*TRECHO DO TEXTO*
»»

A decisão monocrática do ministro Gilmar Mendes que mudou, na prática, o rito de impeachment de ministros do Supremo Tribunal Federal (STF) é um dos movimentos mais controversos recentes na relação entre Judiciário, Congresso e sociedade. Ao restringir a legitimidade para apresentar denúncias à Procuradoria-Geral da República (PGR) e elevar o quórum de abertura do processo para dois terços do Senado, o ministro não apenas interpretou a lei. Ele redesenhou o caminho para responsabilizar os próprios integrantes da Corte.
Hoje, o recado que fica é simples e preocupante: se já era difícil avançar com um processo de impeachment contra ministro do STF, agora ficou quase impossível.
A Lei nº 1.079/1950, a Lei do Impeachment, estabeleceu por décadas o modelo de responsabilização de altas autoridades, incluindo ministros do STF. Gilmar Mendes, ao suspender trechos centrais dessa lei, afirmou que parte desses dispositivos não teria sido “recepcionada” pela Constituição de 1988 e que, em alguns pontos, a norma teria “caducado” com o tempo.
O problema não é discutir se a lei de 1950 precisa ser atualizada. O problema é fazer essa “atualização” por decisão individual e provisória de um ministro, em vez de por meio de debate público no Congresso ou de julgamento colegiado no próprio Supremo. Quando um só juiz, em liminar, esvazia o efeito de uma lei inteira em tema sensível de separação de poderes, a fronteira entre interpretar e legislar fica perigosamente borrada.
Um dos pontos mais graves é a mudança na porta de entrada do processo: antes, qualquer cidadão podia apresentar denúncia por crime de responsabilidade contra ministros do STF ao Senado. Agora, essa iniciativa fica concentrada na mão de uma única autoridade — o procurador-geral da República.

««

*DADOS EXTRAÍDOS*
»»

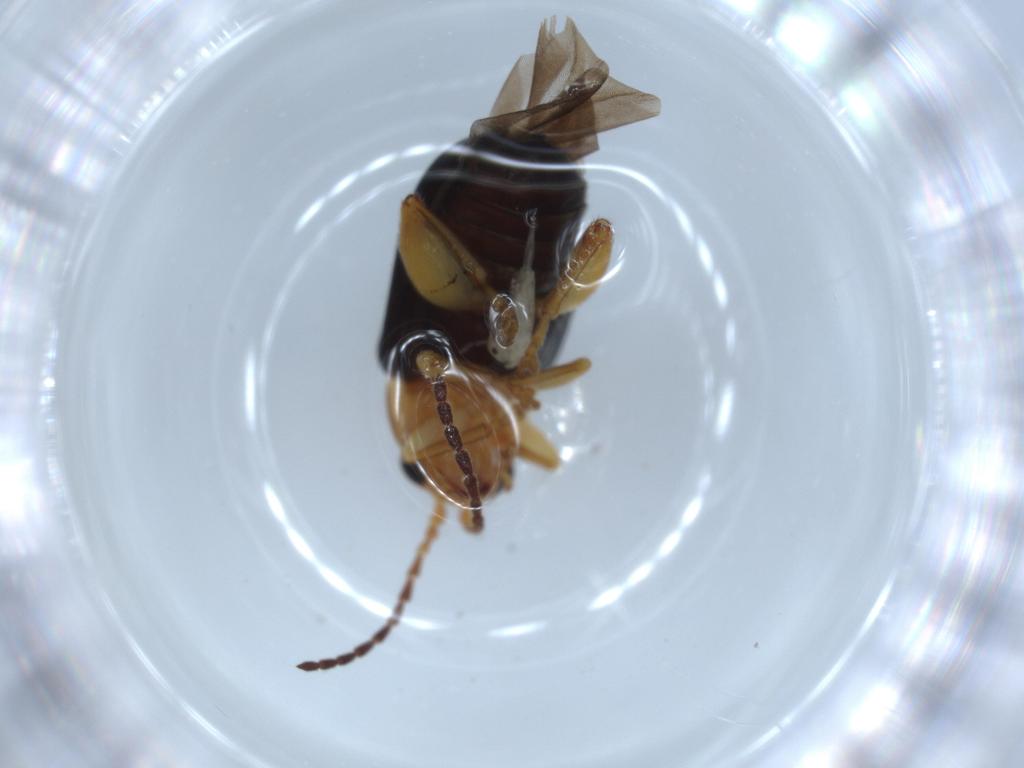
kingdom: Animalia
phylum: Arthropoda
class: Insecta
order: Coleoptera
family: Chrysomelidae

««

Dê continuidade ao texto sobre a decisão de Gilmar Mendes acerca do impeachment de ministros do STF, começando logo após a última frase apresentada.

*RESULTADO A SEGUIR*
Na teoria, o filtro da PGR serviria para afastar pedidos abusivos e denúncias sem fundamento. Na prática, cria-se um funil político. O chefe do Ministério Público é indicado pelo presidente da República, atua em constante diálogo com o Supremo e é figura central no jogo de poder em Brasília. Transformar o PGR em porteiro exclusivo do impeachment de ministros é reduzir drasticamente as possibilidades reais de responsabilização.
Somado a isso, o aumento do quórum para o Senado receber a denúncia torna o processo ainda mais distante. Se o impeachment já era uma ferramenta excepcional, passa a ser quase uma ficção: existe no papel, mas dificilmente sairá do lugar.
Do ponto de vista democrático, a decisão de Gilmar Mendes tem um efeito claro: enfraquece o Senado e fortalece ainda mais o STF. A Constituição deu ao Senado a função de atuar como “tribunal político” em casos de crime de responsabilidade. Ao impor novas barreiras de acesso ao processo, sem que o próprio Senado tenha deliberado sobre isso, a decisão mexe nas regras do jogo sem ouvir um dos principais jogadores.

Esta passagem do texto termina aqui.